| WHAT YOU SHOULD DO |
Calculate how many lines of the data hold "linejoin". The answer consists of that number only.

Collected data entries
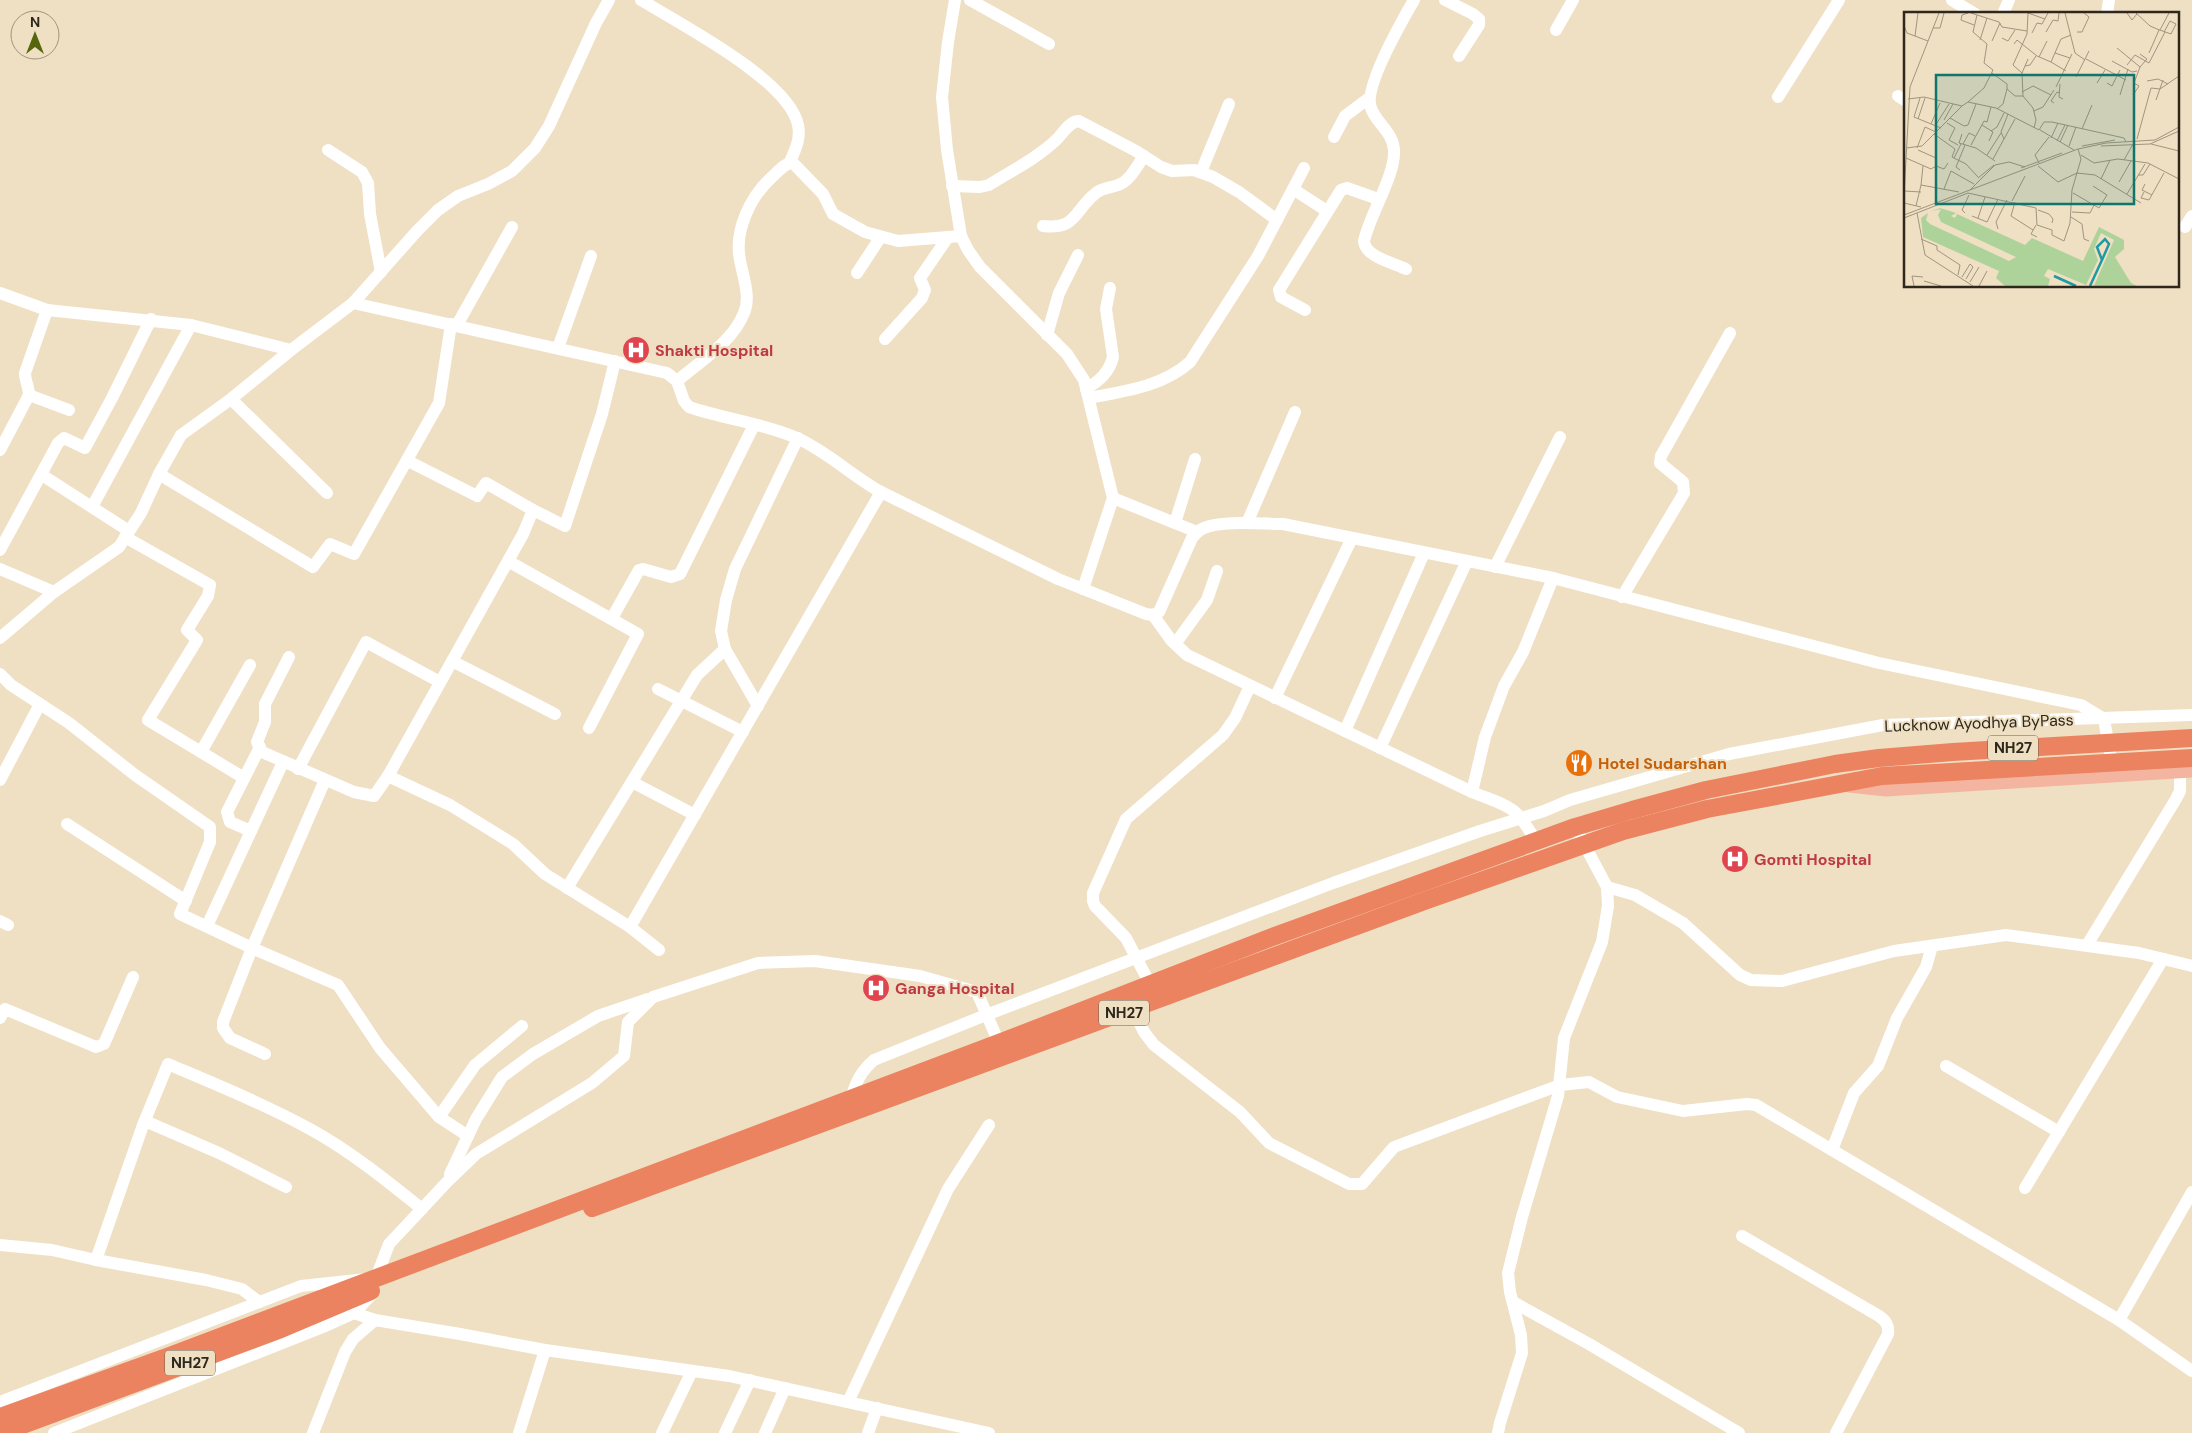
<svg xmlns="http://www.w3.org/2000/svg" width="2192" height="1433" font-family="'DM Sans',sans-serif">
	<rect width="100%" height="100%" fill="#efdfc3"/>
	<g fill="none" stroke-linecap="round" stroke-linejoin="round">
		<g stroke="#fff" stroke-width="12">
			<path d="M641,0c39,24 148,80 157,125 3,14 -3,25 -8,37"/>
			<polyline points="955,0 948,42 942,97 947,150 961,236 968,250 980,267 1067,354 1084,380 1113,498 1083,589"/>
			<polyline points="970,0 1049,44"/>
			<polyline points="1445,0 1473,14 1479,19 1479,25 1459,56"/>
			<polyline points="1952,0 1975,14"/>
			<polyline points="2003,14 2009,0"/>
			<polyline points="2107,14 2109,0"/>
			<polyline points="1556,30 1573,0"/>
			<polyline points="1898,96 1906,101"/>
			<polyline points="1778,97 1839,0"/>
			<polyline points="1334,137 1345,116 1369,98"/>
			<polyline points="328,150 362,172 368,183 370,214 381,272"/>
			<polyline points="1201,172 1229,104"/>
			<path d="M952,186l28,1 9,-2c22,-14 47,-26 66,-44 7,-6 14,-20 24,-20l57,30 25,16 11,4 22,-1 19,7 26,15 38,28"/>
			<polyline points="1293,189 1327,211"/>
			<path d="M1043,226c34,4 31,-16 53,-33 6,-5 14,-5 22,-8 12,-4 19,-19 26,-29"/>
			<polyline points="2185,227 2192,216"/>
			<path d="M1406,269c-12,-6 -41,-12 -42,-28 6,-27 31,-65 30,-90 0,-18 -18,-28 -23,-43 -8,-20 32,-89 43,-108"/>
			<polyline points="857,273 880,238"/>
			<path d="M0,293l47,17 144,15 100,25 62,-47 314,70 10,8 7,20 5,6c35,12 74,16 108,31 31,14 55,38 84,54l177,87 88,35 7,1 6,-3 33,-74c4,-4 6,-8 12,-10 17,-8 59,-4 79,-4l270,54 326,85 202,42 23,14 9,51"/>
			<polyline points="353,303 417,231 438,210 458,196 488,184 512,171 535,148 549,126 596,23 609,0"/>
			<polyline points="1305,310 1281,297 1279,290 1341,190 1347,188 1378,199"/>
			<polyline points="457,325 512,227"/>
			<polyline points="1047,335 1059,293 1078,255"/>
			<polyline points="885,339 922,298 925,290 920,278 948,237"/>
			<polyline points="558,348 591,256"/>
			<path d="M677,381c23,-20 55,-38 67,-68 7,-16 -1,-36 -4,-53 -6,-29 10,-63 32,-83 6,-5 13,-15 21,-14l30,31 10,20 32,18 33,9 63,-5"/>
			<path d="M1086,389c13,-8 23,-16 27,-32l-7,-48 4,-21"/>
			<polyline points="29,395 69,410"/>
			<path d="M1089,398c35,-7 73,-11 101,-36l68,-106 46,-88"/>
			<polyline points="231,399 327,493"/>
			<path d="M0,450l29,-55c0,-8 -4,-14 -4,-22l22,-63"/>
			<polyline points="408,461 477,496 486,483 533,510"/>
			<polyline points="159,474 313,567 330,544 354,554 439,403 451,324"/>
			<polyline points="42,475 129,531"/>
			<polyline points="1113,498 1197,532"/>
			<polyline points="92,507 191,325"/>
			<polyline points="1175,523 1195,459"/>
			<polyline points="1247,523 1295,412"/>
			<polyline points="125,537 210,585 208,596 187,630 197,640 148,720 244,778"/>
			<polyline points="0,550 58,443 64,438 85,448 112,398 151,319"/>
			<polyline points="508,561 638,634 589,728"/>
			<polyline points="1495,567 1560,437"/>
			<polyline points="0,569 54,592"/>
			<polyline points="1622,597 1684,493 1683,482 1660,463 1661,456 1730,333"/>
			<path d="M1153,615l18,25 16,15 285,137c37,15 43,12 63,48"/>
			<polyline points="612,618 639,570 643,569 671,577 680,574 754,425"/>
			<polyline points="0,638 54,592 119,547 141,513 159,474 181,435 231,399 291,350"/>
			<polyline points="1175,644 1207,600 1217,571"/>
			<polyline points="289,657 265,704 265,722 257,742 262,752 354,792 374,796 388,776 450,805 513,844 545,874 630,927 659,950"/>
			<polyline points="452,661 555,714"/>
			<polyline points="0,674 11,685 69,723 135,775 210,827 210,842 180,914 252,948 338,985 380,1048 439,1117 468,1136"/>
			<polyline points="658,689 743,732"/>
			<polyline points="1275,698 1352,538"/>
			<polyline points="758,706 725,649 721,631 726,600 735,569 798,438"/>
			<polyline points="1345,731 1424,553"/>
			<polyline points="1380,748 1467,561"/>
			<polyline points="201,752 250,665"/>
			<polyline points="298,769 366,642 440,682"/>
			<polyline points="388,776 523,534 533,510 565,526 602,414 615,361"/>
			<polyline points="0,780 40,704"/>
			<polyline points="632,782 695,815"/>
			<polyline points="1472,792 1485,737 1504,686 1523,652 1553,578"/>
			<polyline points="67,824 186,901"/>
			<polyline points="251,831 230,822 227,812 260,747"/>
			<polyline points="1607,887 1635,895 1683,923 1740,975 1751,980 1782,981 1894,951 2006,935 2139,953 2192,966"/>
			<polyline points="567,888 697,675 725,649"/>
			<polyline points="0,921 8,925"/>
			<polyline points="207,926 283,762"/>
			<polyline points="630,927 881,492"/>
			<polyline points="2087,945 2176,799 2180,791 2180,771"/>
			<polyline points="1150,984 1126,938 1095,906 1093,901 1093,893 1126,819 1223,735 1235,718 1250,686"/>
			<polyline points="1133,1010 1144,1032 1154,1045 1240,1112 1269,1143 1349,1184 1362,1184 1394,1147 1560,1085 1589,1082 1617,1097 1683,1111 1747,1104 1756,1105 2119,1320 2192,1371"/>
			<polyline points="0,1018 5,1009 96,1047 104,1044 133,977"/>
			<polyline points="265,1054 230,1038 223,1028 223,1022 252,948 325,780"/>
			<polyline points="1946,1066 2059,1132"/>
			<path d="M851,1098c5,-16 10,-27 23,-38l112,-45 347,-132 147,-52 64,-20 26,-11 159,-46 154,-29 309,-10"/>
			<polyline points="439,1117 475,1065 522,1026"/>
			<polyline points="145,1121 219,1153 286,1187"/>
			<polyline points="1832,1150 1854,1093 1878,1066 1897,1018 1926,967 1932,946"/>
			<polyline points="450,1174 476,1119 502,1077 533,1054 598,1016 648,999"/>
			<polyline points="2025,1188 2163,959"/>
			<path d="M1742,1236l137,80c7,5 10,9 9,18l-52,99"/>
			<polyline points="0,1245 52,1250 96,1260 206,1280 242,1289 259,1302"/>
			<path d="M96,1260l47,-135 25,-61c47,20 96,40 142,65 40,22 76,51 112,80"/>
			<polyline points="1513,1302 1589,1344 1739,1433"/>
			<polyline points="354,1313 375,1320 460,1334 545,1350 729,1376 989,1433"/>
			<polyline points="2119,1320 2192,1192"/>
			<polyline points="0,1402 301,1286 376,1278 389,1244 447,1182 476,1154 592,1083 624,1056 628,1022 653,997 758,963 815,961 920,976 977,992 999,1043"/>
			<polyline points="848,1402 948,1189 989,1125"/>
			<polyline points="54,1433 323,1327 354,1313 374,1292"/>
			<polyline points="313,1433 345,1352 353,1339 375,1320"/>
			<polyline points="519,1433 545,1350"/>
			<polyline points="662,1433 692,1371"/>
			<polyline points="725,1433 750,1380"/>
			<polyline points="765,1433 785,1388"/>
			<polyline points="868,1433 877,1408"/>
			<polyline points="1498,1433 1500,1423 1522,1353 1521,1335 1510,1292 1508,1273 1522,1217 1558,1096 1564,1038 1602,942 1608,906 1607,887 1575,827"/>
		</g>
		<polyline stroke="#f4b5a0" stroke-width="15" points="1849,785 1886,789 2192,770"/>
		<g stroke="#ec8360" stroke-width="18">
			<polyline points="592,1208 1427,900 1623,831 1707,809 1882,776 2192,758"/>
			<polyline points="0,1417 167,1357 999,1043 1275,936 1575,827 1632,810 1706,790 1835,764 1879,758 1953,752 2192,738"/>
			<polyline points="1,1433 281,1329 371,1291"/>
		</g>
	</g>
	<defs>
		<g id="hospital-disc" transform="scale(1.4375)"><circle r="9.5" fill="#e0444e" stroke="#efdfc3"/><path d="M-5-5h3v3.5h4V-5h3V5h-3V1.5h-4V5h-3Z" fill="#fff"/></g>
		<g id="restaurant-disc" transform="scale(1.4375)"><circle r="9.5" fill="#e8710a" stroke="#efdfc3"/><path d="M-5-6h1v4h1v-4h1v4h1v-4h1v5L-1.5 .5V6h-2V.5L-5-1ZM5-6V6H3V1.5H1.5Q1.5-4 5-6Z" fill="#fff"/></g>
	</defs>
	<g fill-rule="evenodd">
		<use href="#hospital-disc" x="636" y="350"/>
		<use href="#restaurant-disc" x="1579" y="763"/>
		<use href="#hospital-disc" x="1735" y="859"/>
		<use href="#hospital-disc" x="876" y="988"/>
	</g>
	<g text-anchor="middle" dominant-baseline="central" stroke-width="4" stroke-linejoin="round" paint-order="stroke">
		<g fill="#efdfc3" stroke="#675e4e" stroke-width="1">
			<rect x="1988" y="735.5" width="50" height="25" rx="4"/>
			<rect x="1099" y="1000.5" width="50" height="25" rx="4"/>
			<rect x="165" y="1350.5" width="50" height="25" rx="4"/>
		</g>
		<g font-size="15" font-weight="bold" fill="#2d271c">
			<text x="2013" y="748">NH27</text>
			<text x="1124" y="1013">NH27</text>
			<text x="190" y="1363">NH27</text>
		</g>
		<g font-size="16" font-weight="bold" fill="#be3a42" stroke="#efdfc3" text-anchor="start">
			<text x="655" y="350">Shakti Hospital</text>
			<text x="1754" y="859">Gomti Hospital</text>
			<text x="895" y="988">Ganga Hospital</text>
		</g>
		<g font-size="16" fill="#2d271c" stroke="#efdfc3">
			<text transform="translate(1979 723) rotate(-2)">Lucknow Ayodhya ByPass</text>
		</g>
		<g font-size="16" font-weight="bold" fill="#c56008" stroke="#efdfc3" text-anchor="start">
			<text x="1598" y="763">Hotel Sudarshan</text>
		</g>
	</g>
	<g transform="translate(1904 12)">
		<rect width="275" height="275" fill="#efdfc3"/>
		<path d="M36,196l16,5 -5,3 4,2 2,-4 68,31 7,-7 51,23 16,-34 25,13v9l-9,8 16,26 6,3h-43l20,-46 -13,-7 -7,16 4,11 -12,25 -38,-16 -4,7 6,3 -2,7h-43l-9,-8 3,-7 -76,-34 -2,-19 7,-5 -2,7 4,4 79,37 7,-4 -75,-35 -3,-7 3,-6 -9,2z" fill="#aed39a"/>
		<path fill="none" stroke="#1d9ba0" stroke-width="2.5" d="M150,264l22,10M186,274l12,-26 7,-16 -4,-5 -8,8 5,13"/>
		<path fill="none" stroke="#a19580" stroke-width="1" d="M64,1l-6,2 -1,5 13,5M67,1l28,9 3,5 25,4M124,1l-1,21 -14,31 9,8 1,23 10,12 3,12 -2,8M124,1l17,6M161,1l10,40 10,7M223,1l5,7 5,-6M232,1l14,13 7,3 14,5 5,-10 -6,-3 -6,11M0,14l3,7 21,8M29,16h7l4,-15M256,18l9,-17M142,20l7,-12 5,1 1,-8M173,20h5l7,-15 -5,-4M128,21l5,-10 5,1 6,-11M11,24l3,-23M98,26l6,3 7,-11M76,28l7,-22M88,29l8,-18M110,32l3,-4 20,16 14,6 10,-23 10,-4M213,36l23,19 7,-8 -7,-5M151,41l15,5M245,41l10,-23M135,45l8,-16M182,47l40,21M208,49l20,11 5,-1M147,50l15,9M223,53l8,-10 14,8 16,-31M121,54l5,-1 6,-9M88,61l15,11v5M118,61l6,-14M172,65l13,-26M243,69l11,-2 10,5M193,71l8,-13M203,71l5,3 8,-16M156,72l-1,13 4,2M152,75l16,-33M118,80l11,-6 18,9M216,83l8,-26M229,83l6,-9 -5,-3 6,-16M16,86l-6,19 27,11M4,87l16,-2 38,9 6,-4 28,6 43,22 5,-8h8l72,16 2,4M252,88l7,-20M64,90l16,-14 9,-18 -9,-7 3,-19 -14,-12 4,-17M150,91l-3,-2 6,-9 3,1M93,97l6,-5 4,-15 8,7h8M130,99l9,-4 11,-17M46,106l14,8 4,-1 8,-21M14,107l7,-21M40,108l9,-16M43,111l8,5 -6,12 9,5M27,112l9,-21M78,113l11,7 -4,9M31,114l14,-22M178,117l10,-24M136,118l34,20M87,119l6,-4 7,-14M30,122l21,15 -3,8 14,7 12,13M58,122l-3,9 17,5 19,13M147,126l7,-15M100,127l-3,-7 7,-18M233,127l14,-51 9,1 19,-13M153,129l8,-16M156,130l8,-17M59,132l6,-11 6,3M247,132l28,7M67,133l13,-24 3,1 4,-15M165,134l7,-19M178,134l33,-6M197,134l49,-2 29,-13M2,136l16,-2 40,-40M13,136l8,-21 11,5M14,138l18,8M83,143l14,-22M177,143l13,8 24,-4 30,4 31,16M2,146l25,11 5,-3 8,3 4,-6M50,146l7,-14M89,147l22,-40M220,148l9,-16M135,151l-4,-8 14,-18M134,154l20,16 19,-9 18,2 46,28M117,156l41,-15M56,158l-4,-3 9,-22M234,163h5l7,-11M74,166l16,-13M197,167l9,-19M215,170l12,-21M241,172l-3,6 10,5M17,173l2,-19M40,177l7,-18 23,13M66,178l25,-25 14,-3 16,5M0,179l17,1M240,180l-3,6 8,2 15,-27M64,181l68,15 1,17 15,5v5l12,6 6,-18 2,-33 9,-31 -3,-10M169,181l26,15 8,-13 -14,-9M223,182l18,-30M0,183l6,-108 29,-74M108,189l13,-25M111,190l-4,14 22,14M0,191l17,4M12,194l5,-21 38,7M134,198l11,4 4,5 -1,4M168,200l18,1 4,-8M13,201l8,42 48,31M61,201l-3,-3 7,-15M0,203l174,-66 28,-6 49,-3 24,-13M68,204l15,6 11,-23M167,205l11,7 2,15 5,2M0,206l64,-25M74,206l7,-21M132,213l-5,9 6,3M94,217l-2,-7 11,-22M17,227l16,7v4l23,15 -2,10M58,265l8,-13 3,3 -7,12M20,269l17,5M66,270l9,-15M10,274l-2,-10 11,1M75,274l8,-15"/>
		<path fill="#0f766e" fill-opacity="0.15" stroke="#0f766e" stroke-width="2.5" d="M32,63h198v129h-198z"/>
		<rect width="275" height="275" fill="none" stroke="#2d271c" stroke-width="2.5"/>
	</g>
	<g transform="translate(35 35)"><circle r="24" fill="#efdfc3" stroke="#a19580"/>
	<path d="M0-4L9 19L0 12L-9 19Z" fill="#57660d"/>
	<text y="-8" font-size="14" font-weight="bold" text-anchor="middle" fill="#2d271c">N</text>
	</g>
</svg>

| RESPONSE BELOW |
2